_Written problem:_ Retype every line of the entries below, with no changes to any word, letter, or punctuation mark.

Entries from a data source
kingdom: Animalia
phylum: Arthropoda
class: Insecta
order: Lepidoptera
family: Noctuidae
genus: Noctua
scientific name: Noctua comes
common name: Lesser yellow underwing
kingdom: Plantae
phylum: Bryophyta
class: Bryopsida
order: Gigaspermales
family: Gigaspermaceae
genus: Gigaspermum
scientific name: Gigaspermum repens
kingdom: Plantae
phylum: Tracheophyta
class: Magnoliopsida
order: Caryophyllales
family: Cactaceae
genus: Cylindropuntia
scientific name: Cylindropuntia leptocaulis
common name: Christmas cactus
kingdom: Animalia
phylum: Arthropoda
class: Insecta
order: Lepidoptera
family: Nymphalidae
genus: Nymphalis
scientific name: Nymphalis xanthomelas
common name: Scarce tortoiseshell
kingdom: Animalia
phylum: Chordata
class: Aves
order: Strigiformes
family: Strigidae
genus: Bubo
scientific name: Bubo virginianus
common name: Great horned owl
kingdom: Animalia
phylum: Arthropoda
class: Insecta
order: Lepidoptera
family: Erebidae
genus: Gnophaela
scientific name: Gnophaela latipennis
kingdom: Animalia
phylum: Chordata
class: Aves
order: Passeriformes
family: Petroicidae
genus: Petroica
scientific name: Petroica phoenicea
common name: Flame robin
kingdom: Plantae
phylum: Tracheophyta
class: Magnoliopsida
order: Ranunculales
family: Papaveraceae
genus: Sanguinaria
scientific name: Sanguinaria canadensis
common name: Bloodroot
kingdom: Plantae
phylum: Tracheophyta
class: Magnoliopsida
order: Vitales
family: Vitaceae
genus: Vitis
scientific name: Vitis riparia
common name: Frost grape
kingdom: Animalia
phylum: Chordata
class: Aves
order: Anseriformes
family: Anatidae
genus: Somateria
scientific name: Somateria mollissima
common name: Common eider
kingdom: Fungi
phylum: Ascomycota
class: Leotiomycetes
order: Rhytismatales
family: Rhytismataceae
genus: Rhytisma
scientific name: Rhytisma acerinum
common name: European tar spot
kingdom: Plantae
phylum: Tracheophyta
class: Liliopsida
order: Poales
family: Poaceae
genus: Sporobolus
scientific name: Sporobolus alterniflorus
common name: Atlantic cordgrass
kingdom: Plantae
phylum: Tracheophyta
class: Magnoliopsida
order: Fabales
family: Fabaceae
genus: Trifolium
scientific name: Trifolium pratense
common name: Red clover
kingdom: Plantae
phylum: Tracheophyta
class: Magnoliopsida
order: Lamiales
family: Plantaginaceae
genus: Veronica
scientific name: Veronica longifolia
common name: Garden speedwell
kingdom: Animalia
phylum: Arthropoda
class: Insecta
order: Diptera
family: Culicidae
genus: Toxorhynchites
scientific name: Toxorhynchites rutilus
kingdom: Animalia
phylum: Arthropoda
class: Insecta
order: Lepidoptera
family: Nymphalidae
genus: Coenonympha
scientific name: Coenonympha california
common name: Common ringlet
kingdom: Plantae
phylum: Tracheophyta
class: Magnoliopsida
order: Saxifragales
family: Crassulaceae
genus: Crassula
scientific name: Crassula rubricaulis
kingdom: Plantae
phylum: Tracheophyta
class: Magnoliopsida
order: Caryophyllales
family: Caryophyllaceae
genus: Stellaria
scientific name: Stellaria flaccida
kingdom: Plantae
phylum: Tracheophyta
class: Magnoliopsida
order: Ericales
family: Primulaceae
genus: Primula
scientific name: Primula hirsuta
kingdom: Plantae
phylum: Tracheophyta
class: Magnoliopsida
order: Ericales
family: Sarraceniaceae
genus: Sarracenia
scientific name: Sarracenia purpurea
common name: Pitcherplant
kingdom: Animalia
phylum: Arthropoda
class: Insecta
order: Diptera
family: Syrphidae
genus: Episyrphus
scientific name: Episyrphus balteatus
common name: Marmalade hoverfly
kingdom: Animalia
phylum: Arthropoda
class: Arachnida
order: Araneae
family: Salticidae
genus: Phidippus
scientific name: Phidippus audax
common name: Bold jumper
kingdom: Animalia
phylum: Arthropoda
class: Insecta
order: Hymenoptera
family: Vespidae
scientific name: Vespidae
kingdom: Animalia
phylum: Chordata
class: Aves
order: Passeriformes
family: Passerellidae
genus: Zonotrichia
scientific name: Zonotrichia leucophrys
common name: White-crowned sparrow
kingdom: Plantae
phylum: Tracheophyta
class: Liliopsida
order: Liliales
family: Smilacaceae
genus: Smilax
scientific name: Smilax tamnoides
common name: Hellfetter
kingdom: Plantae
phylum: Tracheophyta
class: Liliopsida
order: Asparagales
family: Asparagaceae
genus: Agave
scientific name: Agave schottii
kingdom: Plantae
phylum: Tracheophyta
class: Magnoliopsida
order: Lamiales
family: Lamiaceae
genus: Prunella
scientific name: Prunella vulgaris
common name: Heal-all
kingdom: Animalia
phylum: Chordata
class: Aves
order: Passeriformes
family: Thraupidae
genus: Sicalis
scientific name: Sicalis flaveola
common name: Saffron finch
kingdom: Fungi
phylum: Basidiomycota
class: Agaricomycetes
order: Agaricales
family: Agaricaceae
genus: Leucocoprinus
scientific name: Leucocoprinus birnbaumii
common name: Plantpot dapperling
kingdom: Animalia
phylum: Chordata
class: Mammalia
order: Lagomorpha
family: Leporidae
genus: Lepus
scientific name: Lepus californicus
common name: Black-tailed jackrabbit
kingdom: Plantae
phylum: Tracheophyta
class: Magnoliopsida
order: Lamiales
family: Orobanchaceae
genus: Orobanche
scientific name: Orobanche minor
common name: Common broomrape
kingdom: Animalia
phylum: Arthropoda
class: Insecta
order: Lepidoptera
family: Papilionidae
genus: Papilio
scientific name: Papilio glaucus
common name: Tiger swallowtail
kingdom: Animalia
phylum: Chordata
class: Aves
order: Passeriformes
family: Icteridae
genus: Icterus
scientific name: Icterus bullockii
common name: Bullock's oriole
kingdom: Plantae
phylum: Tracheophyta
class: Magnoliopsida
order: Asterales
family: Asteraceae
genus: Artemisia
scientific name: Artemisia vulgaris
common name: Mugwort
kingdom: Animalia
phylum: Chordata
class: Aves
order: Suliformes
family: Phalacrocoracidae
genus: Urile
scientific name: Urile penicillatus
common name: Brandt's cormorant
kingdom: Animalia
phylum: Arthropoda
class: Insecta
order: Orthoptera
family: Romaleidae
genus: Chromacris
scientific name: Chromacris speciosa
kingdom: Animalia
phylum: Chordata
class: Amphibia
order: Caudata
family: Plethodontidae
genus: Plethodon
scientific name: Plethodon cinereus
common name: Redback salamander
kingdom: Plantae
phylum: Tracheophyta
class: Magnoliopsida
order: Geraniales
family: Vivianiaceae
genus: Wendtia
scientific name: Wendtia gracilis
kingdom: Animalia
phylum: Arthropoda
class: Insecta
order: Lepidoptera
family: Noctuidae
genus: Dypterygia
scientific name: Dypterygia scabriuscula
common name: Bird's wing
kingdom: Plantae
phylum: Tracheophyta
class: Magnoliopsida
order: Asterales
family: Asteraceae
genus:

_Output for this exercise:_
kingdom: Animalia
phylum: Arthropoda
class: Insecta
order: Lepidoptera
family: Noctuidae
genus: Noctua
scientific name: Noctua comes
common name: Lesser yellow underwing
kingdom: Plantae
phylum: Bryophyta
class: Bryopsida
order: Gigaspermales
family: Gigaspermaceae
genus: Gigaspermum
scientific name: Gigaspermum repens
kingdom: Plantae
phylum: Tracheophyta
class: Magnoliopsida
order: Caryophyllales
family: Cactaceae
genus: Cylindropuntia
scientific name: Cylindropuntia leptocaulis
common name: Christmas cactus
kingdom: Animalia
phylum: Arthropoda
class: Insecta
order: Lepidoptera
family: Nymphalidae
genus: Nymphalis
scientific name: Nymphalis xanthomelas
common name: Scarce tortoiseshell
kingdom: Animalia
phylum: Chordata
class: Aves
order: Strigiformes
family: Strigidae
genus: Bubo
scientific name: Bubo virginianus
common name: Great horned owl
kingdom: Animalia
phylum: Arthropoda
class: Insecta
order: Lepidoptera
family: Erebidae
genus: Gnophaela
scientific name: Gnophaela latipennis
kingdom: Animalia
phylum: Chordata
class: Aves
order: Passeriformes
family: Petroicidae
genus: Petroica
scientific name: Petroica phoenicea
common name: Flame robin
kingdom: Plantae
phylum: Tracheophyta
class: Magnoliopsida
order: Ranunculales
family: Papaveraceae
genus: Sanguinaria
scientific name: Sanguinaria canadensis
common name: Bloodroot
kingdom: Plantae
phylum: Tracheophyta
class: Magnoliopsida
order: Vitales
family: Vitaceae
genus: Vitis
scientific name: Vitis riparia
common name: Frost grape
kingdom: Animalia
phylum: Chordata
class: Aves
order: Anseriformes
family: Anatidae
genus: Somateria
scientific name: Somateria mollissima
common name: Common eider
kingdom: Fungi
phylum: Ascomycota
class: Leotiomycetes
order: Rhytismatales
family: Rhytismataceae
genus: Rhytisma
scientific name: Rhytisma acerinum
common name: European tar spot
kingdom: Plantae
phylum: Tracheophyta
class: Liliopsida
order: Poales
family: Poaceae
genus: Sporobolus
scientific name: Sporobolus alterniflorus
common name: Atlantic cordgrass
kingdom: Plantae
phylum: Tracheophyta
class: Magnoliopsida
order: Fabales
family: Fabaceae
genus: Trifolium
scientific name: Trifolium pratense
common name: Red clover
kingdom: Plantae
phylum: Tracheophyta
class: Magnoliopsida
order: Lamiales
family: Plantaginaceae
genus: Veronica
scientific name: Veronica longifolia
common name: Garden speedwell
kingdom: Animalia
phylum: Arthropoda
class: Insecta
order: Diptera
family: Culicidae
genus: Toxorhynchites
scientific name: Toxorhynchites rutilus
kingdom: Animalia
phylum: Arthropoda
class: Insecta
order: Lepidoptera
family: Nymphalidae
genus: Coenonympha
scientific name: Coenonympha california
common name: Common ringlet
kingdom: Plantae
phylum: Tracheophyta
class: Magnoliopsida
order: Saxifragales
family: Crassulaceae
genus: Crassula
scientific name: Crassula rubricaulis
kingdom: Plantae
phylum: Tracheophyta
class: Magnoliopsida
order: Caryophyllales
family: Caryophyllaceae
genus: Stellaria
scientific name: Stellaria flaccida
kingdom: Plantae
phylum: Tracheophyta
class: Magnoliopsida
order: Ericales
family: Primulaceae
genus: Primula
scientific name: Primula hirsuta
kingdom: Plantae
phylum: Tracheophyta
class: Magnoliopsida
order: Ericales
family: Sarraceniaceae
genus: Sarracenia
scientific name: Sarracenia purpurea
common name: Pitcherplant
kingdom: Animalia
phylum: Arthropoda
class: Insecta
order: Diptera
family: Syrphidae
genus: Episyrphus
scientific name: Episyrphus balteatus
common name: Marmalade hoverfly
kingdom: Animalia
phylum: Arthropoda
class: Arachnida
order: Araneae
family: Salticidae
genus: Phidippus
scientific name: Phidippus audax
common name: Bold jumper
kingdom: Animalia
phylum: Arthropoda
class: Insecta
order: Hymenoptera
family: Vespidae
scientific name: Vespidae
kingdom: Animalia
phylum: Chordata
class: Aves
order: Passeriformes
family: Passerellidae
genus: Zonotrichia
scientific name: Zonotrichia leucophrys
common name: White-crowned sparrow
kingdom: Plantae
phylum: Tracheophyta
class: Liliopsida
order: Liliales
family: Smilacaceae
genus: Smilax
scientific name: Smilax tamnoides
common name: Hellfetter
kingdom: Plantae
phylum: Tracheophyta
class: Liliopsida
order: Asparagales
family: Asparagaceae
genus: Agave
scientific name: Agave schottii
kingdom: Plantae
phylum: Tracheophyta
class: Magnoliopsida
order: Lamiales
family: Lamiaceae
genus: Prunella
scientific name: Prunella vulgaris
common name: Heal-all
kingdom: Animalia
phylum: Chordata
class: Aves
order: Passeriformes
family: Thraupidae
genus: Sicalis
scientific name: Sicalis flaveola
common name: Saffron finch
kingdom: Fungi
phylum: Basidiomycota
class: Agaricomycetes
order: Agaricales
family: Agaricaceae
genus: Leucocoprinus
scientific name: Leucocoprinus birnbaumii
common name: Plantpot dapperling
kingdom: Animalia
phylum: Chordata
class: Mammalia
order: Lagomorpha
family: Leporidae
genus: Lepus
scientific name: Lepus californicus
common name: Black-tailed jackrabbit
kingdom: Plantae
phylum: Tracheophyta
class: Magnoliopsida
order: Lamiales
family: Orobanchaceae
genus: Orobanche
scientific name: Orobanche minor
common name: Common broomrape
kingdom: Animalia
phylum: Arthropoda
class: Insecta
order: Lepidoptera
family: Papilionidae
genus: Papilio
scientific name: Papilio glaucus
common name: Tiger swallowtail
kingdom: Animalia
phylum: Chordata
class: Aves
order: Passeriformes
family: Icteridae
genus: Icterus
scientific name: Icterus bullockii
common name: Bullock's oriole
kingdom: Plantae
phylum: Tracheophyta
class: Magnoliopsida
order: Asterales
family: Asteraceae
genus: Artemisia
scientific name: Artemisia vulgaris
common name: Mugwort
kingdom: Animalia
phylum: Chordata
class: Aves
order: Suliformes
family: Phalacrocoracidae
genus: Urile
scientific name: Urile penicillatus
common name: Brandt's cormorant
kingdom: Animalia
phylum: Arthropoda
class: Insecta
order: Orthoptera
family: Romaleidae
genus: Chromacris
scientific name: Chromacris speciosa
kingdom: Animalia
phylum: Chordata
class: Amphibia
order: Caudata
family: Plethodontidae
genus: Plethodon
scientific name: Plethodon cinereus
common name: Redback salamander
kingdom: Plantae
phylum: Tracheophyta
class: Magnoliopsida
order: Geraniales
family: Vivianiaceae
genus: Wendtia
scientific name: Wendtia gracilis
kingdom: Animalia
phylum: Arthropoda
class: Insecta
order: Lepidoptera
family: Noctuidae
genus: Dypterygia
scientific name: Dypterygia scabriuscula
common name: Bird's wing
kingdom: Plantae
phylum: Tracheophyta
class: Magnoliopsida
order: Asterales
family: Asteraceae
genus:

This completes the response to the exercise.